New England Patriots head coach Bill Belichick appeals to an official in the first half of an NFL preseason football game against the Jacksonville Jaguars, Thursday, Aug. 10, 2017, in Foxborough, Mass. (AP Photo/Mary Schwalm)

AP

The Patriots played the Texans twice last year, in Week Three and in the postseason. They’ll square off again in Week Three this year.

But that gives coach Bill Belichick no concerns about practicing against the Texans during training camp.

“I mean, honestly, I don’t think it’s that big of a deal,” Belichick told reporters on Monday. “I mean, I think this is another event that’s hyped up by a lot more of the people who are watching it than the people who are involved with it. So, I mean, look, we played this team three times in the last two years. Half their coaching staff coached here. It’s not a big secret how we run a certain play or how we coach a certain defense, and I’m sure they’re coaching it the same way when we played against them. That’s not really what this practice is about.

“It’s not what the middle of August is about. It’s about building your team’s conditioning, building your team’s fundamentals, building your team’s awareness, having them learn to play together with each other against good competition. That’s what we’re going to do this week.”

The Patriots also will be playing the Texans in a preseason game this week. Belichick remains unfazed.

“We’re not going to show them our triple reverse and they’re not going to show their triple safety blitz and a bunch of other garbage,” he said. “That’s not what this is about. It wouldn’t be about that with any team, but it’s certainly not about that with these guys. They’re a tough, sound, fundamental football team. We’ve seen that and we know that from their coaching staff and the way they prepare and the way they coach and the way we’ve competed against them. This is about us trying to get better, them trying to get better, and when we play each other in the regular season, then we’ll game plan and we’ll strategize and we’ll do everything we can do to try to win the game. They’ll do the same thing. That’s not really what this week is about. Honest to God, Bill [O’Brien] and Mike [Vrabel] probably know our calls as well as we know them, and I’m sure we know a lot of the ones that they use because they’re the same ones that we use, but I don’t think that really is – I mean, that’s so overrated in my opinion, not in everybody else’s, but in mine. I’m just trying to get our team better this week. That’s what we’re going to go down there and do. The rest of it, I say, is like way less than one percent in my mind.”

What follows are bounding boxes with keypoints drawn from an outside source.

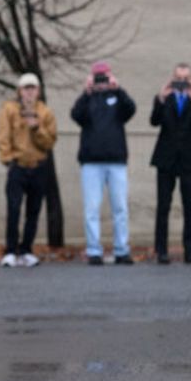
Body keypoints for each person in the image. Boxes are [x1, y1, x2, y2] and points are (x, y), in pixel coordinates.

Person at [70, 61, 136, 266]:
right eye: (97, 77)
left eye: (104, 77)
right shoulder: (88, 100)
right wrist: (86, 92)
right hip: (91, 162)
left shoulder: (117, 98)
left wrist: (119, 89)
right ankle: (94, 250)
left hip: (116, 161)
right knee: (91, 209)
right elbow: (76, 115)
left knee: (120, 208)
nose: (101, 82)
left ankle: (121, 250)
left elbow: (130, 110)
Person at [0, 73, 58, 268]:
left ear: (38, 91)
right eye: (26, 88)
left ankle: (26, 250)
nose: (29, 92)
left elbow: (50, 142)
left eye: (33, 88)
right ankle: (11, 251)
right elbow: (3, 136)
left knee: (34, 210)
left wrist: (36, 127)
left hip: (38, 167)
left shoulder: (45, 112)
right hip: (18, 166)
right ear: (19, 91)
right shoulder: (9, 109)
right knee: (13, 209)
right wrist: (8, 160)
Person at [150, 63, 191, 264]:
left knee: (189, 206)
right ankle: (161, 250)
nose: (182, 83)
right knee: (163, 206)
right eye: (178, 79)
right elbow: (154, 121)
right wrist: (161, 98)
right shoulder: (164, 99)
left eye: (186, 79)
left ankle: (189, 250)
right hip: (166, 158)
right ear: (172, 78)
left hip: (190, 159)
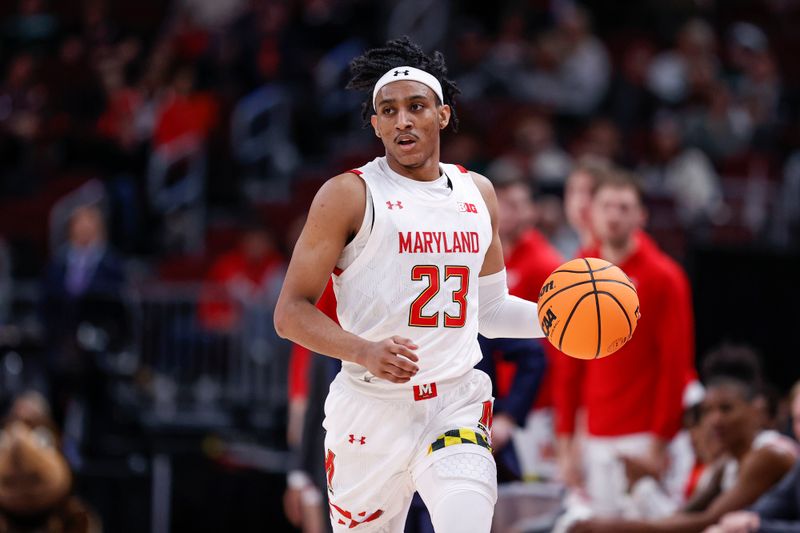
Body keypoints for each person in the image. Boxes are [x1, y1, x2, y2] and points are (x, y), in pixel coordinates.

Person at [274, 37, 547, 533]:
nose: (403, 120)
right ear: (375, 123)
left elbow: (490, 309)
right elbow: (290, 312)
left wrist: (555, 322)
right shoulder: (348, 195)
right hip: (370, 411)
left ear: (441, 115)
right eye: (388, 110)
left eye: (416, 106)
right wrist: (364, 350)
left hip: (454, 403)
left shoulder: (477, 192)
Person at [553, 169, 696, 516]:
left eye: (624, 207)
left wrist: (660, 442)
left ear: (641, 215)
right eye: (607, 206)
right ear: (592, 212)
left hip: (644, 435)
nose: (614, 215)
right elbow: (568, 367)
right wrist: (566, 441)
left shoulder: (665, 276)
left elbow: (675, 365)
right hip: (596, 436)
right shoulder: (576, 272)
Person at [569, 347, 797, 533]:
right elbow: (684, 516)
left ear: (755, 410)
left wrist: (611, 527)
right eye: (707, 411)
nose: (714, 420)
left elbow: (708, 521)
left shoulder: (769, 454)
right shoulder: (726, 464)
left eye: (726, 409)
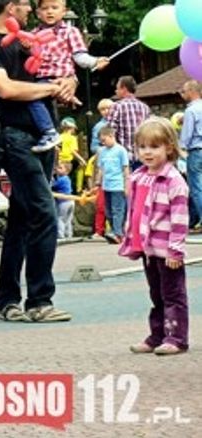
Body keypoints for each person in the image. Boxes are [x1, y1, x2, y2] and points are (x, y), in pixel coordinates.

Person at [0, 0, 76, 323]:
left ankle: (7, 299)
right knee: (43, 211)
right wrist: (50, 89)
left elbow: (54, 73)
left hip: (43, 135)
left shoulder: (28, 39)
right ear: (11, 7)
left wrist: (68, 82)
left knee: (22, 216)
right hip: (13, 135)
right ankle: (40, 300)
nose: (31, 10)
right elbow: (6, 89)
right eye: (26, 4)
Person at [119, 117, 189, 356]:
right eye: (142, 147)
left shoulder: (173, 180)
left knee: (173, 295)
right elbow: (136, 211)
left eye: (154, 146)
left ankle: (176, 337)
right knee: (156, 294)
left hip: (167, 250)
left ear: (169, 147)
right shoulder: (139, 177)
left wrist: (176, 249)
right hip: (149, 249)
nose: (147, 152)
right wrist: (131, 238)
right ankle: (157, 334)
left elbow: (180, 218)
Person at [24, 0, 109, 152]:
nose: (50, 12)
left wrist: (95, 61)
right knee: (39, 102)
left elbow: (80, 56)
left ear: (64, 11)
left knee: (32, 98)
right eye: (45, 8)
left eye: (54, 8)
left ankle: (49, 132)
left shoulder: (70, 32)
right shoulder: (33, 35)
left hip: (59, 76)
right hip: (39, 77)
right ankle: (51, 132)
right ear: (37, 13)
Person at [106, 76, 151, 168]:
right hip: (143, 155)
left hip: (124, 157)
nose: (115, 91)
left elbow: (110, 132)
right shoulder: (145, 107)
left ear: (124, 89)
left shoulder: (117, 106)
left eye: (117, 88)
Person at [96, 126, 130, 244]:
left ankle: (118, 233)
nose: (103, 143)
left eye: (104, 140)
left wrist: (127, 185)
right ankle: (116, 230)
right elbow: (101, 168)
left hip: (118, 184)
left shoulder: (121, 150)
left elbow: (125, 168)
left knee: (118, 210)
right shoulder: (102, 152)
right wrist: (98, 182)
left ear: (111, 136)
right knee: (108, 211)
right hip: (106, 185)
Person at [178, 80, 201, 232]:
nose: (183, 94)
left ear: (192, 91)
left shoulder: (191, 111)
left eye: (184, 91)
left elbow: (186, 135)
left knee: (197, 187)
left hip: (196, 151)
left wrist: (180, 148)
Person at [57, 117, 86, 191]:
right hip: (67, 162)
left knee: (59, 178)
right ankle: (78, 188)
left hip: (58, 161)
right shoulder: (72, 138)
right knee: (79, 167)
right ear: (72, 128)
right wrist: (82, 160)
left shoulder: (59, 137)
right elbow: (73, 152)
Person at [51, 161, 76, 239]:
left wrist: (51, 177)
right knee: (68, 219)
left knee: (60, 218)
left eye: (60, 168)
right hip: (71, 201)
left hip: (64, 202)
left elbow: (52, 186)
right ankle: (69, 234)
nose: (57, 169)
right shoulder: (67, 179)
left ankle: (60, 234)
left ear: (67, 171)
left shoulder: (62, 179)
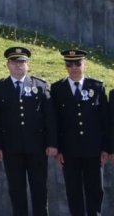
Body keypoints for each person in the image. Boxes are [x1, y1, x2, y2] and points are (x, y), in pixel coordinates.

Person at [0, 47, 57, 216]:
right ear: (7, 65)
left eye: (22, 62)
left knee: (39, 189)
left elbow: (49, 118)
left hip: (37, 148)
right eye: (14, 62)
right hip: (11, 149)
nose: (18, 65)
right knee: (16, 190)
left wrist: (52, 143)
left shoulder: (40, 86)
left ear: (28, 65)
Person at [51, 49, 108, 216]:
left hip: (93, 150)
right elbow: (55, 122)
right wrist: (58, 150)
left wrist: (105, 148)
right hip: (70, 151)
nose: (74, 67)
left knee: (95, 189)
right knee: (73, 190)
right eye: (69, 64)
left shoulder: (96, 86)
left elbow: (104, 121)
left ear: (85, 64)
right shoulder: (57, 88)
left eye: (77, 63)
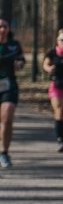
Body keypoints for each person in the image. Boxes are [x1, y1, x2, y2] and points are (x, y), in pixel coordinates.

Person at [0, 18, 25, 168]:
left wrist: (19, 64)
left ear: (9, 29)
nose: (2, 29)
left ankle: (4, 152)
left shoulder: (14, 45)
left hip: (9, 87)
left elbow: (21, 60)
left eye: (4, 26)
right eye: (0, 26)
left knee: (7, 119)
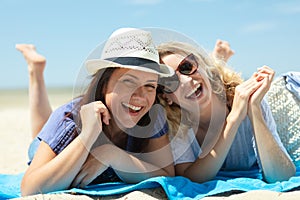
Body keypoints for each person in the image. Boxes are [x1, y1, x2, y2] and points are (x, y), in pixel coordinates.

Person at [16, 28, 175, 196]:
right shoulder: (69, 118)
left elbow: (166, 174)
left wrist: (111, 155)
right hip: (58, 140)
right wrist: (87, 136)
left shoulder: (153, 117)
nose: (140, 96)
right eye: (128, 81)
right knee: (40, 132)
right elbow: (30, 189)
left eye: (150, 85)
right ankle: (35, 71)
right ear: (103, 84)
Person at [156, 41, 296, 184]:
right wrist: (233, 120)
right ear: (166, 97)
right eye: (171, 82)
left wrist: (254, 109)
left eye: (187, 67)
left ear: (202, 66)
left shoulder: (249, 100)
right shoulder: (175, 125)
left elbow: (281, 176)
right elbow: (190, 179)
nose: (186, 81)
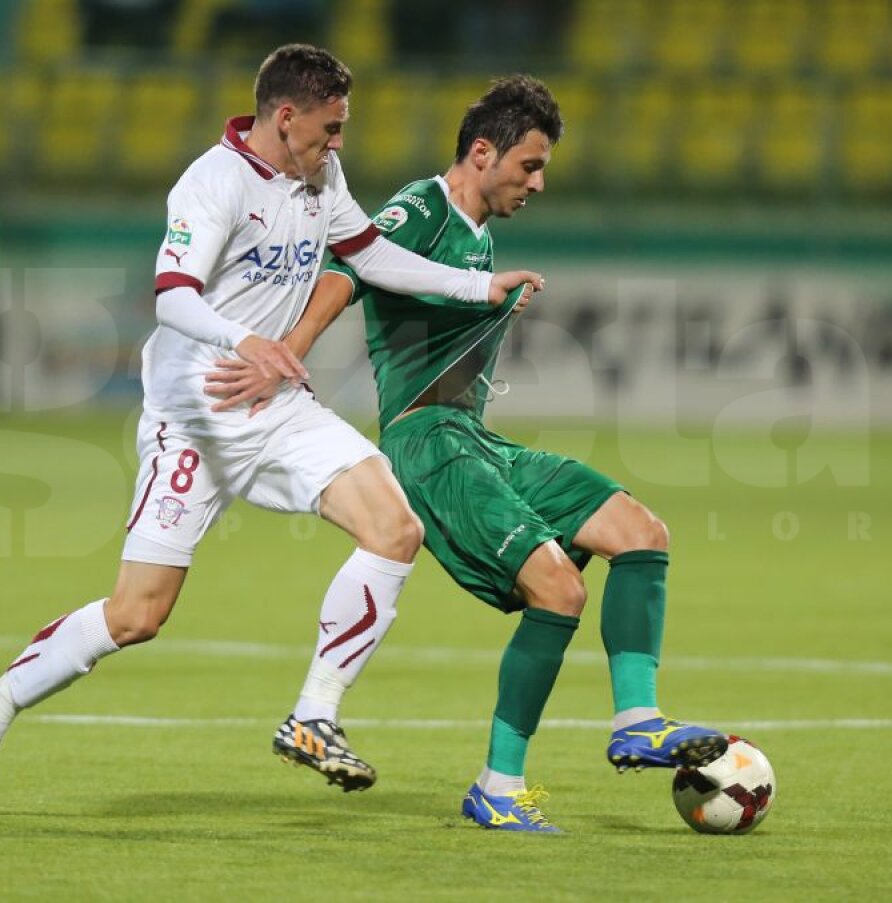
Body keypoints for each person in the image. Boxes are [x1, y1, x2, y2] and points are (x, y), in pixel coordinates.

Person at [0, 45, 542, 821]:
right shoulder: (213, 183)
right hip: (194, 420)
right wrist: (245, 341)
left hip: (278, 409)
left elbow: (369, 253)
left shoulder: (319, 177)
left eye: (343, 130)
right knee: (137, 615)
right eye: (330, 129)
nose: (339, 145)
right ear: (285, 117)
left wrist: (475, 284)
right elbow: (171, 296)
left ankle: (313, 714)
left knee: (396, 525)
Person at [206, 75, 725, 834]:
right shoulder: (423, 206)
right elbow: (348, 267)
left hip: (475, 440)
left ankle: (638, 720)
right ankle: (499, 786)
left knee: (641, 531)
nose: (538, 183)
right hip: (428, 445)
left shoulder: (481, 234)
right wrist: (287, 350)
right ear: (482, 153)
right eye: (530, 165)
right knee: (560, 591)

He’s right. No one is game planning at this stage of the season. They’re simply working on those fundamentals that provide the foundation for what will happen, week by week, once the regular season starts.

Practicing against another team is simply a tool for giving the players someone other than teammates to work again. When it’s time to come up with offensive and defensive strategies for a game that counts, everything will be different.

That said, it would be foolish to assume that Belichick won’t study film from these joint practices and from the preseason game looking for potential weaknesses that can be exploited when preparing for the regular-season game that counts. O’Brien may do the same. And if they didn’t both see that as an acceptable risk, they wouldn’t be practicing against each other, and they definitely wouldn’t have scheduled a game for the preseason.